Sind sowohl die Voraussetzungen der Herausgabe an den Verletzten (§ 111n Abs. 2 StPO) als auch die Voraussetzungen der Herausgabe an den letzten Gewahrsamsinhaber (§ 111n Abs. 1 StPO) offenkundig erfüllt, hat die Herausgabe grundsätzlich vorrangig an den Verletzten zu erfolgen.

1. Ordnet ein Richter – etwa gleichzeitig mit dem Erlass eines Durchsuchungsbeschlusses – die Beschlagnahme von Gegenständen an, bevor diese von den Strafverfolgungsbehörden in amtlichen Gewahrsam genommen worden sind, und bezeichnet er die Gegenstände nicht so genau, dass keine Zweifel darüber entstehen, ob sie von der Beschlagnahmeanordnung erfasst sind, etwa bei einer gattungsmäßigen Umschreibung, dann liegt noch keine wirksame Beschlagnahmeanordnung vor, sondern nur eine Richtlinie für die Durchsuchung.

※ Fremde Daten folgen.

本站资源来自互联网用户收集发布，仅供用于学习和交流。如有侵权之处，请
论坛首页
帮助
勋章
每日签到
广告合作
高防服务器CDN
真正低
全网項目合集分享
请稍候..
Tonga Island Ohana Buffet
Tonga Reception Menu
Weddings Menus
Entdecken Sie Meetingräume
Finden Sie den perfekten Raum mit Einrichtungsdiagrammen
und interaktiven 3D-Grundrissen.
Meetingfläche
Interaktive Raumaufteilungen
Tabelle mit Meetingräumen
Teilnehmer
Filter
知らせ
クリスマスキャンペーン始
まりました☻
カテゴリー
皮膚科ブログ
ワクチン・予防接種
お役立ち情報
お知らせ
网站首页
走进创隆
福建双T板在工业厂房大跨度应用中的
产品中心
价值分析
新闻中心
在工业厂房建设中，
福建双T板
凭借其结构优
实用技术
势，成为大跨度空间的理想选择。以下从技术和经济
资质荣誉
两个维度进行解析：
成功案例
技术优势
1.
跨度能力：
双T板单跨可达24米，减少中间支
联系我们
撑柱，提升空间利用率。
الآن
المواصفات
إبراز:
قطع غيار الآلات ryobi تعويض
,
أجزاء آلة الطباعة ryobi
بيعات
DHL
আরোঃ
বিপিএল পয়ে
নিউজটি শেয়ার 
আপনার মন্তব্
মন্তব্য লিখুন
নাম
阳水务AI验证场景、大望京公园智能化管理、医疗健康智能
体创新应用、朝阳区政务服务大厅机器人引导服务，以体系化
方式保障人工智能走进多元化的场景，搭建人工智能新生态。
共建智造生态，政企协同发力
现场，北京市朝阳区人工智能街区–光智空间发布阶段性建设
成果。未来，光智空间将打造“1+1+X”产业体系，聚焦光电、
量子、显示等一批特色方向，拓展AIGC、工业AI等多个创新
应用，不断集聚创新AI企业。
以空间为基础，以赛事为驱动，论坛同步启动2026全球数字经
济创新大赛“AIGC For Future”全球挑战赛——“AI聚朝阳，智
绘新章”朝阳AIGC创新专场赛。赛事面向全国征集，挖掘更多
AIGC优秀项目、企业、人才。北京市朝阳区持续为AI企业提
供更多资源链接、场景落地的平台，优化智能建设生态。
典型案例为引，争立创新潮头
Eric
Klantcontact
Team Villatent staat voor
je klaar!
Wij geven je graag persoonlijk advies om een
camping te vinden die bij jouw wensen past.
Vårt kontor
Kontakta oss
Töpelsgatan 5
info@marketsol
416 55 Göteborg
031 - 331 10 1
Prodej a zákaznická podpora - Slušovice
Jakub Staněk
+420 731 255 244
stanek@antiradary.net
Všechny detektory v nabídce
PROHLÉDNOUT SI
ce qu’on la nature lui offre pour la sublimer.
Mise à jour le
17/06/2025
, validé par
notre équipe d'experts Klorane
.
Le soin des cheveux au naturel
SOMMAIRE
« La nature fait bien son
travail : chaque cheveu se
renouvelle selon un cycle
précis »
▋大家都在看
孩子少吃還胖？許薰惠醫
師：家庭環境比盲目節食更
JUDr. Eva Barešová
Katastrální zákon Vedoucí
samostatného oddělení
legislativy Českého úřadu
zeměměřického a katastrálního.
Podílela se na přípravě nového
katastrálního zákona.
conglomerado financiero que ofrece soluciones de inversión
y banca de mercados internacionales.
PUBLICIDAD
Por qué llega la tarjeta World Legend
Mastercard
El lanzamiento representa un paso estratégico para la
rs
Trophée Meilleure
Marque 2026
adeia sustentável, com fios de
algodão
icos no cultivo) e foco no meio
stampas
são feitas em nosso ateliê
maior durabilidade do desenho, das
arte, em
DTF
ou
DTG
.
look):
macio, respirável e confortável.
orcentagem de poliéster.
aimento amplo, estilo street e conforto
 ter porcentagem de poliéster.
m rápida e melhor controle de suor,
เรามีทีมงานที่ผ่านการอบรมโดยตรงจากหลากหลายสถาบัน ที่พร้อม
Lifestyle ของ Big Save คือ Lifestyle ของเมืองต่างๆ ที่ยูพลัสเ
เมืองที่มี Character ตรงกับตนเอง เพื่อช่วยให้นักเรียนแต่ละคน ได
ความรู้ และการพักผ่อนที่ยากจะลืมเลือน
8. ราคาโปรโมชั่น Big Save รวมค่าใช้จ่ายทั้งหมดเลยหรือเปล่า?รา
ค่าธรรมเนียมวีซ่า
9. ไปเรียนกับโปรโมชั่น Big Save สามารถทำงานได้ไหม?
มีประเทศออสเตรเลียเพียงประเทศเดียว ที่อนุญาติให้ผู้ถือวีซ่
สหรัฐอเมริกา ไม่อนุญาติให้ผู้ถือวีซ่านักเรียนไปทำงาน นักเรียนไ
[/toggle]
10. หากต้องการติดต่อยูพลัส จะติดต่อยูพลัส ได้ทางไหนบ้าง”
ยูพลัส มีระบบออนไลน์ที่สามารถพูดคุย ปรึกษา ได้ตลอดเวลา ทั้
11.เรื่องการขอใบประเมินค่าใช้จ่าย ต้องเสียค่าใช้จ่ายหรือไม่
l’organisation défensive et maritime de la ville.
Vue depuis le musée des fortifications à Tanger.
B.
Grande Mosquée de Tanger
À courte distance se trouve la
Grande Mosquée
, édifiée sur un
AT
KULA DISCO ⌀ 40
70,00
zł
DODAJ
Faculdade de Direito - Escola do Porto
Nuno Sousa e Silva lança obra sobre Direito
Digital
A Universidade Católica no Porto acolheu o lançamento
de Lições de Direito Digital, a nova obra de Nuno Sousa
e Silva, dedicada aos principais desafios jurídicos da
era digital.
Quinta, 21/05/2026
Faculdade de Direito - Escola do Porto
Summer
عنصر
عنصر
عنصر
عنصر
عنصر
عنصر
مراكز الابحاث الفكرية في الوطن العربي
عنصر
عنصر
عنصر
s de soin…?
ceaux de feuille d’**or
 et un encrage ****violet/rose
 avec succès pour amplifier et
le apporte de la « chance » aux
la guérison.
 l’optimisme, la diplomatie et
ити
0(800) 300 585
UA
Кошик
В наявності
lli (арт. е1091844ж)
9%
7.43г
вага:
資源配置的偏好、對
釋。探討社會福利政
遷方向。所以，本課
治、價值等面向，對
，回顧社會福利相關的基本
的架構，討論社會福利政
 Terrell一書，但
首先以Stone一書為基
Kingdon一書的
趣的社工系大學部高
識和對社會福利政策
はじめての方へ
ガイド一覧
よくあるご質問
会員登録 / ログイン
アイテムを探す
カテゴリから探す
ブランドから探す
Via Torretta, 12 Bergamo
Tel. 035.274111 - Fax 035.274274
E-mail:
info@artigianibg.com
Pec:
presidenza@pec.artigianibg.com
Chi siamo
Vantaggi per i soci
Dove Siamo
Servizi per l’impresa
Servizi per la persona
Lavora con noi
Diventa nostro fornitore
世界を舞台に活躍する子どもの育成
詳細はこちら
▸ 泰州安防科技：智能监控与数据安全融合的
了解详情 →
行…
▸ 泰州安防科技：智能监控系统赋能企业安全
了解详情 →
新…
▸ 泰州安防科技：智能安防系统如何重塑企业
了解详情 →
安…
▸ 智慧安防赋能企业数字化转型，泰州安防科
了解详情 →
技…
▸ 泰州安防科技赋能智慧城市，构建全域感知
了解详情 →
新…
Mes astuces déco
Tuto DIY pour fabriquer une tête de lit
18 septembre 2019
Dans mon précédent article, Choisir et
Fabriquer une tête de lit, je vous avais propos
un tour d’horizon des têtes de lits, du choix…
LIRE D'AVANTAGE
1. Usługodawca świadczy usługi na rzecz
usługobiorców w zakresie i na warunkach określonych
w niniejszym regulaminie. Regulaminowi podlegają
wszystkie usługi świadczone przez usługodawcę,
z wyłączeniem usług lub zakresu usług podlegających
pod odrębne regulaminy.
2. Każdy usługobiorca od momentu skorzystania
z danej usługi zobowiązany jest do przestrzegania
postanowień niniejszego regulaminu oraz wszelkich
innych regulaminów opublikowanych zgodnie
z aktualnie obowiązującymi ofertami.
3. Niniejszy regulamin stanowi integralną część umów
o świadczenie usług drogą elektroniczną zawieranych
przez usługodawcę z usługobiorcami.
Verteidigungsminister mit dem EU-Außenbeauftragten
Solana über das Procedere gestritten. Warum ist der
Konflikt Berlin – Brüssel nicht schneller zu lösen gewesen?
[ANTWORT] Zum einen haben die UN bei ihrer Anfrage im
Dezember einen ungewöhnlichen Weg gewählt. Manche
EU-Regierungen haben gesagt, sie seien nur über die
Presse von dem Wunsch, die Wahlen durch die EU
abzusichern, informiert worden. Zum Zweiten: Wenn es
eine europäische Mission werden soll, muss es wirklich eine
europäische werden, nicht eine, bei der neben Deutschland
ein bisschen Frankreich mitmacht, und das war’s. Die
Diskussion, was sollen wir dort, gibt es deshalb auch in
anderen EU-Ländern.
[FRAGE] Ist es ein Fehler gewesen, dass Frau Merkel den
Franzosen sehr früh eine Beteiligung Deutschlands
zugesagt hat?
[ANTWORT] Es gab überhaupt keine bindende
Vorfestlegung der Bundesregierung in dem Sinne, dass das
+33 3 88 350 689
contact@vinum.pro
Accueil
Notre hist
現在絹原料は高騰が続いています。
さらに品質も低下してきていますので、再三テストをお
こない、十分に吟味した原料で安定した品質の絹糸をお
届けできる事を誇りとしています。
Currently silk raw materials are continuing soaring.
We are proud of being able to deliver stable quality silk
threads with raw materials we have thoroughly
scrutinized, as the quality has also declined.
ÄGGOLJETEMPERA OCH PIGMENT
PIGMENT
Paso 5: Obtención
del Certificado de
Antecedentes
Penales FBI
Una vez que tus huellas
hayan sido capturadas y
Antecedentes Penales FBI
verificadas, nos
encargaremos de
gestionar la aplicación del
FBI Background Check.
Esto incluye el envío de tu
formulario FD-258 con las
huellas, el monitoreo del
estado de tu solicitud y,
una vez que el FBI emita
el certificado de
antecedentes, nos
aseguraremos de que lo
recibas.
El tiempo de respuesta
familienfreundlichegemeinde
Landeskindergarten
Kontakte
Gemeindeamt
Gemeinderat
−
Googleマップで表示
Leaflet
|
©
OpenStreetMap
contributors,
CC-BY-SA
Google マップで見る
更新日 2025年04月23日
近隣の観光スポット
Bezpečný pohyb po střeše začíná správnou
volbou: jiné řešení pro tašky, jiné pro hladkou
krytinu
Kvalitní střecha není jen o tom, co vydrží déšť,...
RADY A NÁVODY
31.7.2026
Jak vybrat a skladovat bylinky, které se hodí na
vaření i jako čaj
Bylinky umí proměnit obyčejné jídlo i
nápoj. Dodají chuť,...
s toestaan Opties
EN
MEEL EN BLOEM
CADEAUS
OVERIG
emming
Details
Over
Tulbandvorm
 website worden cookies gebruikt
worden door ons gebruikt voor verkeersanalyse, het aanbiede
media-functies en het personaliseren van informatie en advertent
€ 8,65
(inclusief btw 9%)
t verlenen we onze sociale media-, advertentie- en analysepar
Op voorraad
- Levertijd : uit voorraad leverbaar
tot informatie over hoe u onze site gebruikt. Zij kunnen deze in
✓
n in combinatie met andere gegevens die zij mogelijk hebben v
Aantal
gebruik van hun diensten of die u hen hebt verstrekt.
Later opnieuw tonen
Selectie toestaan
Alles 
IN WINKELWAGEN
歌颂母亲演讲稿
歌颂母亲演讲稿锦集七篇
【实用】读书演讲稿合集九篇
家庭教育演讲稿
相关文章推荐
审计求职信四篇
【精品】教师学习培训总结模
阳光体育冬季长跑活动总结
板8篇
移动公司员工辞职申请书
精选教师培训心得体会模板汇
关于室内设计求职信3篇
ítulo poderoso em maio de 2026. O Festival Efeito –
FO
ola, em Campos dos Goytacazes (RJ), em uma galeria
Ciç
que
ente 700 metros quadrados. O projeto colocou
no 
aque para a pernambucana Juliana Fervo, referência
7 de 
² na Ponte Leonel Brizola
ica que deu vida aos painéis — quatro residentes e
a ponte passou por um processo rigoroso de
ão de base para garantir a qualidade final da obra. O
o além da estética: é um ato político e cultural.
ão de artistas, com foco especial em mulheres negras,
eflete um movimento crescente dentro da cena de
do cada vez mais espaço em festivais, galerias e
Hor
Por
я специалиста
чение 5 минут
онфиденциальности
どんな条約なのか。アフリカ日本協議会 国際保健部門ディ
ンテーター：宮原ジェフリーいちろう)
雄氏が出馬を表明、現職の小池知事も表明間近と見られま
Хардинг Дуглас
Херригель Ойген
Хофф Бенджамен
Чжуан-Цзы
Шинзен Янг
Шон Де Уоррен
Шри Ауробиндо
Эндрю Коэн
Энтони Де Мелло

2. In einem solchen Fall hat ein Betroffener zunächst eine Entscheidung gemäß § 98 Abs. 2 Satz 2 StPO über die Bestätigung der Beschlagnahme konkreter Beweismittel herbeizuführen. Eine gegen die unwirksame Beschlagnahmeanordnung gerichtete Beschwerde ist entsprechend auszulegen. Die Nichtabhilfeentscheidung ersetzt nicht die richterliche Bestätigung der Beschlagnahme.